JAKARTA - RUU Kesehatan yang dibuat dalam metode Omnibus Law masih menuai pro dan kontra. Meski ada penolakan, namun RUU ini juga mendulang banyak dukungan dari kalangan medis karena dinilai dibutuhkan dalam sistem kesehatan nasional.
"Kita memang sangat membutuhkan adanya Undang-undang (UU) yang mewakili sistem nasional kesehatan kita karena selama ini sistem regulasi yang ada itu fragmented parsial dan kadang tidak harmonis antara satu kebijakan dengan kebijakan lain,” kata Pengamat Kebijakan Kesehatan, Dr. Hermawan Saputra, Kamis 8 Juni.
Menurut Hermawan, banyak regulasi setara RUU Kesehatan yang tidak bisa mewakili dan menjamin pelayanan kesehatan atau upaya perlindungan kesehatan masyarakat Indonesia. Ia memberi contoh, UU Nomor 44 Tahun 2009 tentang Rumah Sakit dan UU Nomor 36 Tahun 2009 tentang Kesehatan di mana sistem kesehatan sendiri justru diatur dalam level Peraturan Presiden (Perpres).
“Beda dengan sistem pendidikan nasional (Sisdiknas) yang mana UU yang mengatur.
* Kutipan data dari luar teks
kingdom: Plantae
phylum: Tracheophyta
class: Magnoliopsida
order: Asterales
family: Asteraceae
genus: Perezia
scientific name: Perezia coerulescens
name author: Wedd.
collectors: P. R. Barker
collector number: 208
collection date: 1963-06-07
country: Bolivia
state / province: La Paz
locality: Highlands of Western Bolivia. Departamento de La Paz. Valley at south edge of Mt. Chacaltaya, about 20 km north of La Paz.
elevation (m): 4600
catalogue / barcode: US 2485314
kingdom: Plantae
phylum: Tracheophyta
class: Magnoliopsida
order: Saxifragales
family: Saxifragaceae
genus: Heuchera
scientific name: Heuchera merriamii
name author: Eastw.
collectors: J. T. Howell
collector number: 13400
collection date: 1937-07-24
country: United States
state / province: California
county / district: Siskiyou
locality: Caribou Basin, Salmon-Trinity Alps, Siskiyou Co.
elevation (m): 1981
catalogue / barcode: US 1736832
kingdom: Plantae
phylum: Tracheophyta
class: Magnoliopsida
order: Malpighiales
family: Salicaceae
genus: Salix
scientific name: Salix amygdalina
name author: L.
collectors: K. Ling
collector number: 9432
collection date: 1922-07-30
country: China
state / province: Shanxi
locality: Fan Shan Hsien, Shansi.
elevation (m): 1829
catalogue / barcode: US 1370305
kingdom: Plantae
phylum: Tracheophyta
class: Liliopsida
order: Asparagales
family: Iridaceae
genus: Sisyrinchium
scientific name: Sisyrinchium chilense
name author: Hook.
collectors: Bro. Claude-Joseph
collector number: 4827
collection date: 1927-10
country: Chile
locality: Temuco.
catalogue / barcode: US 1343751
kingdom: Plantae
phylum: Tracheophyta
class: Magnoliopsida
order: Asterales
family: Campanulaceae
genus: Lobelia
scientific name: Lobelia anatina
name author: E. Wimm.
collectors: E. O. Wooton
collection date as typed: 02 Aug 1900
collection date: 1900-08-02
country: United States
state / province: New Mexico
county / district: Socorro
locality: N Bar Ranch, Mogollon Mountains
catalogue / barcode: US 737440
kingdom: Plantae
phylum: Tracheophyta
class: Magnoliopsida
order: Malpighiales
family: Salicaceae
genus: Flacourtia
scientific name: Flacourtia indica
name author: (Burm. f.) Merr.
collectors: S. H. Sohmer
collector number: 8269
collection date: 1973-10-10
Jadi ada fragmen-fragmen tersendiri di sistem kesehatan kita sekarang. Ini baru kita lihat dari situasi makro,” jelas Ketua Umum Terpilih PP Ikatan Ahli Kesehatan Masyarakat Indonesia (IAKMI) tersebut.
Dengan metode Omnibus Law, RUU Kesehatan akan menyederhanakan regulasi dalam rangka harmonisasi peraturan perundang-undangan mengenai sistem kesehatan di Indonesia. Penggunaan metode Omnibus Law sebagai upaya harmonisasi peraturan perundang-undangan juga mampu menekan ego sektoral yang terkadang menimbulkan pertentangan antara peraturan perundang-undangan yang satu dengan peraturan perundang-undangan yang lain.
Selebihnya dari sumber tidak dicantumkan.